Picture when he arrived a few months ago -









Currently, nine months old and just a fuzz shy of 15 hands tall already....

















































Such a little ham!


----------



## myhorsesonador (Jun 21, 2009)

If he disaperes he is not in florida.


----------



## Deerly (Apr 18, 2010)

Adorable! Wow, your property is stunning, what lucky lucky horses!! Our palominos look like they could be related!


----------



## Carleen (Jun 19, 2009)

He is so so so cute!! Love the picture of him by the tree.


----------



## barrelracer892 (Apr 3, 2010)

How cute!! Love these pictures, he seems very fiesty and full of life and personality :]


----------



## my2geldings (Feb 18, 2008)

What a pest! man oh man you've got yourself a handful! he's absolutely adorable.


----------



## MacabreMikolaj (May 9, 2009)

Awwww, he's absolutely adorable! Haha, love the tree pics!

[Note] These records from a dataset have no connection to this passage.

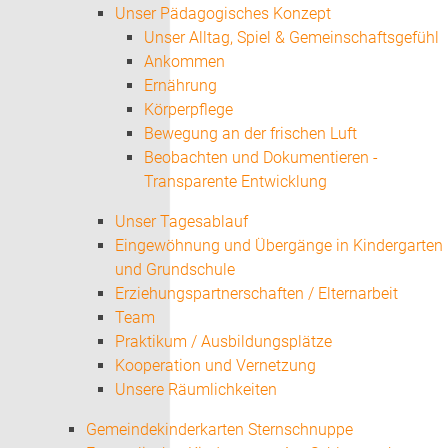
Unser Pädagogisches Konzept
Unser Alltag, Spiel & Gemeinschaftsgefühl
Ankommen
Ernährung
Körperpflege
Bewegung an der frischen Luft
Beobachten und Dokumentieren -
Transparente Entwicklung
Unser Tagesablauf
Eingewöhnung und Übergänge in Kindergarten
und Grundschule
Erziehungspartnerschaften / Elternarbeit
Team
Praktikum / Ausbildungsplätze
Kooperation und Vernetzung
Unsere Räumlichkeiten
Gemeindekinderkarten Sternschnuppe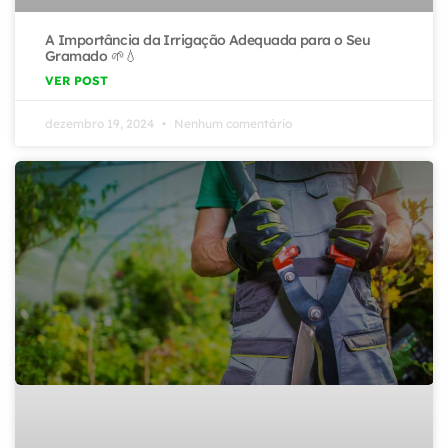
A Importância da Irrigação Adequada para o Seu
Gramado 🌱💧
VER POST
dezembro 19, 2024
Nenhum comentário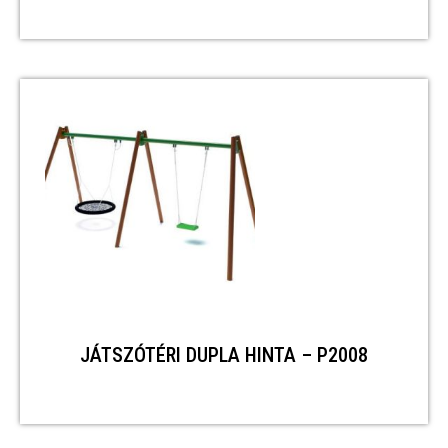
JÁTSZÓTÉRI DUPLA HINTA – P2008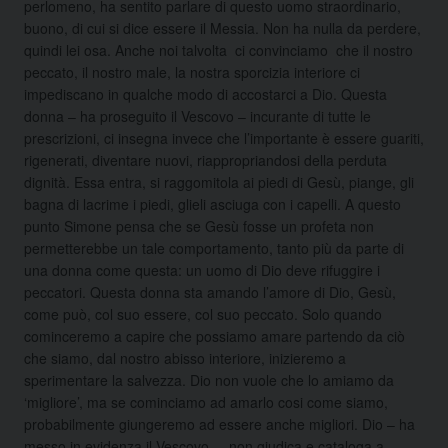
perlomeno, ha sentito parlare di questo uomo straordinario,
buono, di cui si dice essere il Messia. Non ha nulla da perdere,
quindi lei osa. Anche noi talvolta ci convinciamo che il nostro
peccato, il nostro male, la nostra sporcizia interiore ci
impediscano in qualche modo di accostarci a Dio. Questa
donna – ha proseguito il Vescovo – incurante di tutte le
prescrizioni, ci insegna invece che l’importante è essere guariti,
rigenerati, diventare nuovi, riappropriandosi della perduta
dignità. Essa entra, si raggomitola ai piedi di Gesù, piange, gli
bagna di lacrime i piedi, glieli asciuga con i capelli. A questo
punto Simone pensa che se Gesù fosse un profeta non
permetterebbe un tale comportamento, tanto più da parte di
una donna come questa: un uomo di Dio deve rifuggire i
peccatori. Questa donna sta amando l’amore di Dio, Gesù,
come può, col suo essere, col suo peccato. Solo quando
cominceremo a capire che possiamo amare partendo da ciò
che siamo, dal nostro abisso interiore, inizieremo a
sperimentare la salvezza. Dio non vuole che lo amiamo da
‘migliore’, ma se cominciamo ad amarlo cosi come siamo,
probabilmente giungeremo ad essere anche migliori. Dio – ha
messo in evidenza il Vescovo – non giudica e cataloga a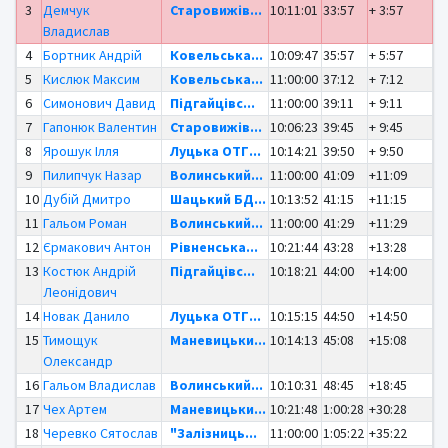
3
Демчук
Старовижів...
10:11:01
33:57
+ 3:57
Владислав
4
Бортник Андрій
Ковельська...
10:09:47
35:57
+ 5:57
5
Кислюк Максим
Ковельська...
11:00:00
37:12
+ 7:12
6
Симонович Давид
Підгайцівс...
11:00:00
39:11
+ 9:11
7
Гапонюк Валентин
Старовижів...
10:06:23
39:45
+ 9:45
8
Ярошук Ілля
Луцька ОТГ...
10:14:21
39:50
+ 9:50
9
Пилипчук Назар
Волинський...
11:00:00
41:09
+11:09
10
Дубій Дмитро
Шацький БД...
10:13:52
41:15
+11:15
11
Гальом Роман
Волинський...
11:00:00
41:29
+11:29
12
Єрмакович Антон
Рівненська...
10:21:44
43:28
+13:28
13
Костюк Андрій
Підгайцівс...
10:18:21
44:00
+14:00
Леонідович
14
Новак Данило
Луцька ОТГ...
10:15:15
44:50
+14:50
15
Тимощук
Маневицьки...
10:14:13
45:08
+15:08
Олександр
16
Гальом Владислав
Волинський...
10:10:31
48:45
+18:45
17
Чех Артем
Маневицьки...
10:21:48
1:00:28
+30:28
18
Черевко Сятослав
"Залізниць...
11:00:00
1:05:22
+35:22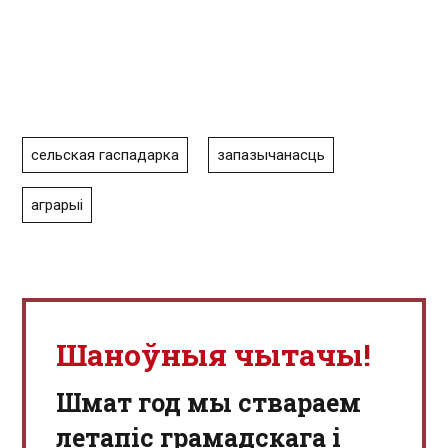
сельская гаспадарка
запазычанасць
аграрыі
Шаноўныя чытачы!
Шмат год мы ствараем
летапіс грамадскага і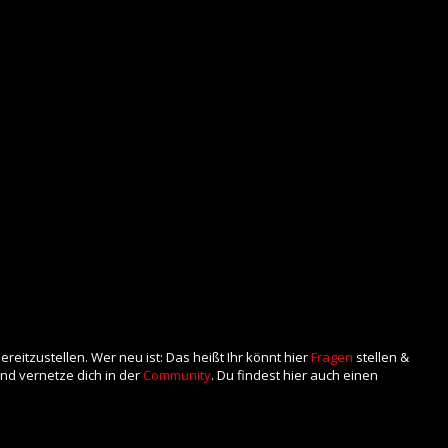
eitzustellen. Wer neu ist: Das heißt Ihr könnt hier
Fragen
stellen &
nd vernetze dich in der
Community
. Du findest hier auch einen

As a note though, he's not roan. :wink: Sabino will cause the extended splotchy marks that look like roaning, but you can see his body is solid. He'll likely shed out to be a fine black sabino Clydie!


----------



## mom2pride (May 5, 2009)

I was going to second what macebre said about the roaning; it's usually called Rabicano roaning, and he won't become roaned all over his body like a normal roan, and may only 'roan' a bit more each year, or seem to stop all together for a long time.

That said, he is beautiful, and if he goes missing, he's not in Colorado! Lol!!!


----------



## New_image (Oct 27, 2007)

Actually, he is GOING to Colorado : -) 

I do know he is Sabino  
I've been saying black roan because here in MI no one knows what I am talking about, had a ten minute argument over what to call him with the vet so I've thrown in the towel and called him black roan, guess I loose either way. He is... horse colored


----------



## mom2pride (May 5, 2009)

Really? Hmmmmm!!! 

I kind of get funny looks when I describe Flicka's roaning as well (she's a chestnut sabino with the rabicano roaning)...people are just like, oh she's a roan, and I'm like no...not technically!! Lol!


----------



## boxer (Feb 20, 2009)

He is soooo gorgeous. I love that he is at his kinda gangly stage lol. I had a dream the other night that I bred my mare (QHx) to a clydesdale (not going to happen) but seeing yopur baby makes me think it would be s cool to have a clydey or clydey cross, might be the next horse I buy.


----------